Bounding boxes with keypoints

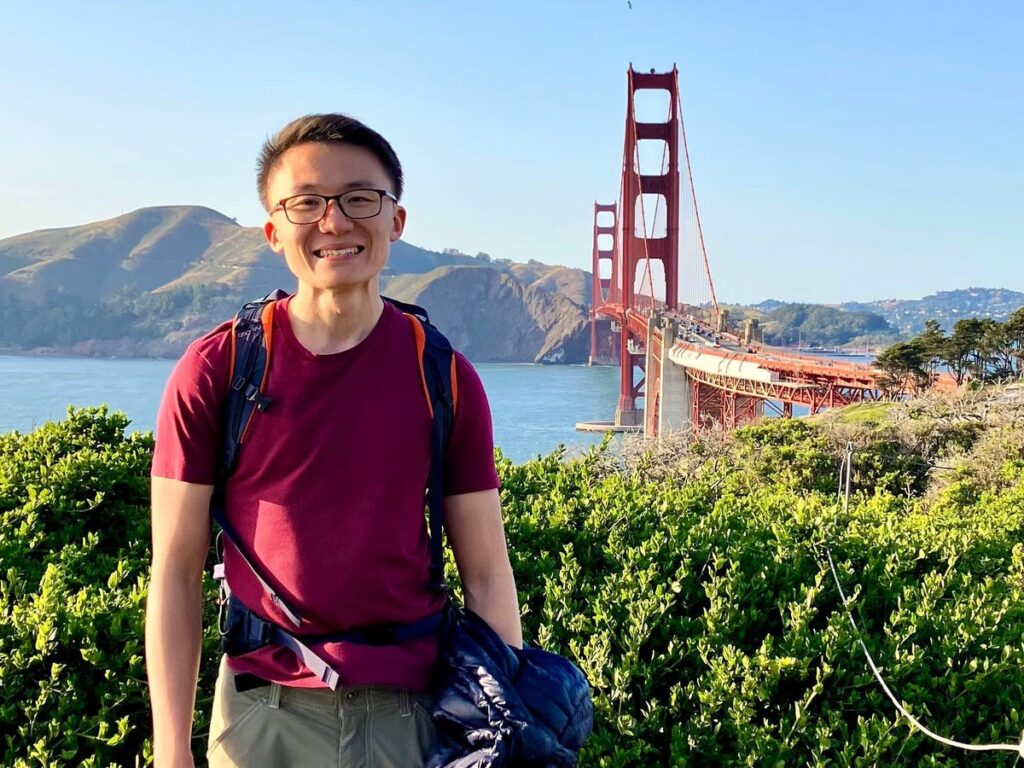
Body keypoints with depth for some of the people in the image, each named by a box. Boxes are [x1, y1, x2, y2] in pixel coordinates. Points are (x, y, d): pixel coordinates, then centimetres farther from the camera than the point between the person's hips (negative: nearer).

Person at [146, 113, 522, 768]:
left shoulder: (447, 379, -2)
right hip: (265, 713, -1)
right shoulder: (213, 371, -6)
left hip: (411, 713, 1)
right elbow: (176, 573, -2)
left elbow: (487, 575, 1)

Exercise objective:
Each line of the data above must be repeated exactly, images excluded.

Solution to the exercise:
Body keypoints with depth for some of the people in the image, each named by a box. Boxes are [x1, y1, x2, y2] in pixel coordinates. Points are (x, y, d): pixel coordinates, then centimetres farther from the camera than the point between the person's hips (negative: nearer).

Person at [146, 113, 522, 768]:
left shoulder: (447, 379, -2)
right hip: (265, 713, -1)
right shoulder: (213, 371, -6)
left hip: (411, 713, 1)
right elbow: (176, 573, -2)
left elbow: (487, 575, 1)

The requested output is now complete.